== Segment start ==

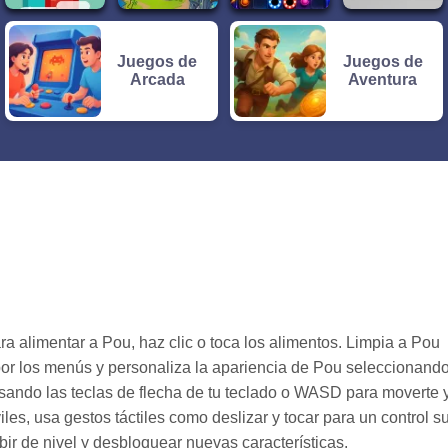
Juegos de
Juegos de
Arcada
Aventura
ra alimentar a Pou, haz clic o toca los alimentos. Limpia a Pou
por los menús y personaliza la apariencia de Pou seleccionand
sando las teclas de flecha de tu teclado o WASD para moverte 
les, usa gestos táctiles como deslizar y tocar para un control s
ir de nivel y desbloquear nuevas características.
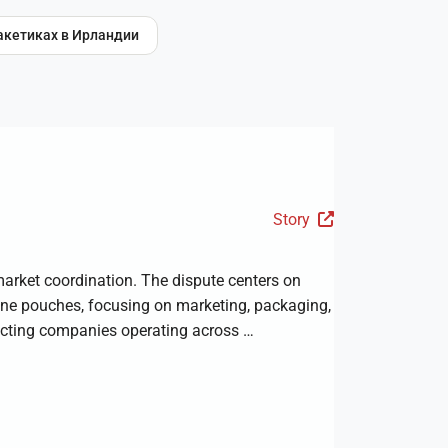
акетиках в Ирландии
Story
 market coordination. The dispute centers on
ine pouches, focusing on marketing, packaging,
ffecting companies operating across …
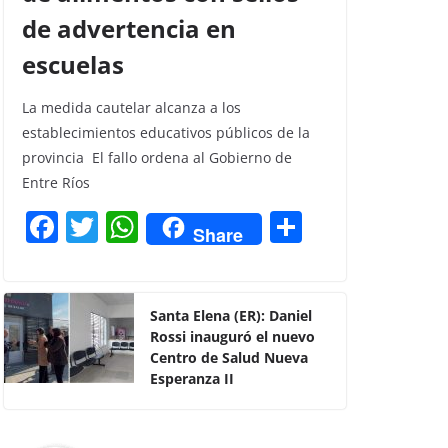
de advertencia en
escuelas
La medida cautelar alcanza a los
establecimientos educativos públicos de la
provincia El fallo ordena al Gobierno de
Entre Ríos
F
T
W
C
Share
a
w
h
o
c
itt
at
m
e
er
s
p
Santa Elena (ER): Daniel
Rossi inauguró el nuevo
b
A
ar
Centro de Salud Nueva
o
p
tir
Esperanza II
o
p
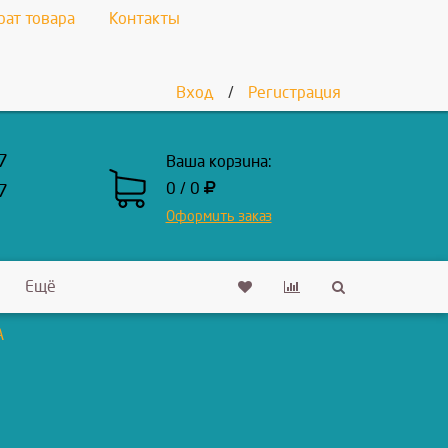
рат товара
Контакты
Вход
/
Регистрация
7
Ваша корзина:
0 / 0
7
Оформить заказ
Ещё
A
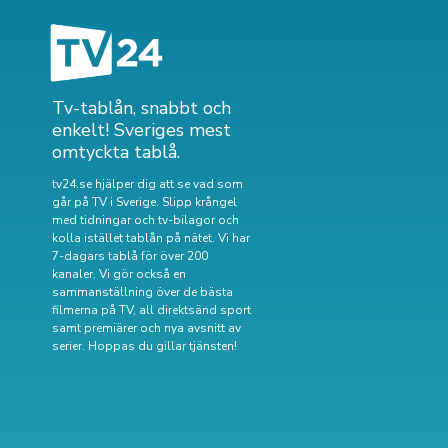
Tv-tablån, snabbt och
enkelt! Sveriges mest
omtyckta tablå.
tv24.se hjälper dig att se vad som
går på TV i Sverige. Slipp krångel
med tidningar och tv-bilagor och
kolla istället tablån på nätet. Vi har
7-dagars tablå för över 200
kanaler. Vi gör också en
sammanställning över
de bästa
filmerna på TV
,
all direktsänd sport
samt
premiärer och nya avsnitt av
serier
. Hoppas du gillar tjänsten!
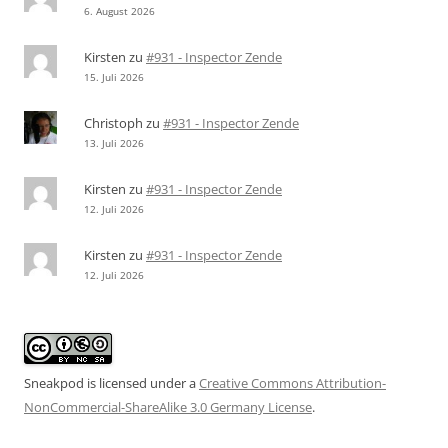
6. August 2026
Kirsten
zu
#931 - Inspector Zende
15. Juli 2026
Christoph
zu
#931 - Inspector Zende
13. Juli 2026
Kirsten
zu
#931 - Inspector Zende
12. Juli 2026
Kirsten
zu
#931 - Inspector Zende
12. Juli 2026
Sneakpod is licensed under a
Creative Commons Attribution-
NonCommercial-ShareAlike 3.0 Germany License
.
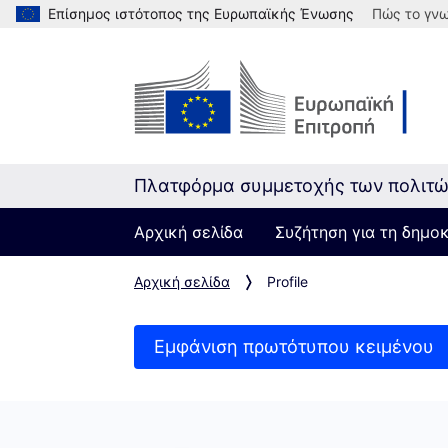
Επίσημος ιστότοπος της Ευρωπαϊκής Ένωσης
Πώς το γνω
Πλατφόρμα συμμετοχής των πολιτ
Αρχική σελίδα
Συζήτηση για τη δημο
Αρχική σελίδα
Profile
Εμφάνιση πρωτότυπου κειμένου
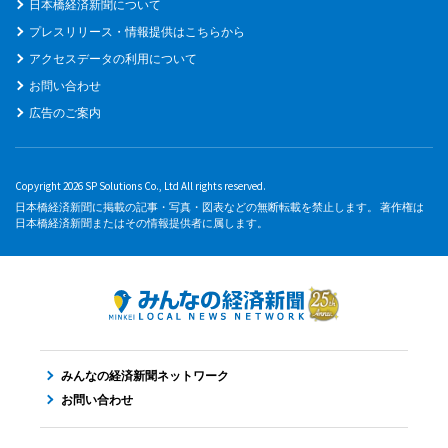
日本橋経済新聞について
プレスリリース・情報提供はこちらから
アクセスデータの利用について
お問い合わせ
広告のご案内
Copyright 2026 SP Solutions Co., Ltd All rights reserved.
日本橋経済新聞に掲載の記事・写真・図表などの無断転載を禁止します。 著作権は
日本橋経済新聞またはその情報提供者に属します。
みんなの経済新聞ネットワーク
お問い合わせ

== Segment end ==

**YOUR OBJECTIVE**: Gather each line from the listing above that holds "tablån".

**SOLUTION**:
Tv-tablån, snabbt och
kolla istället tablån på nätet. Vi har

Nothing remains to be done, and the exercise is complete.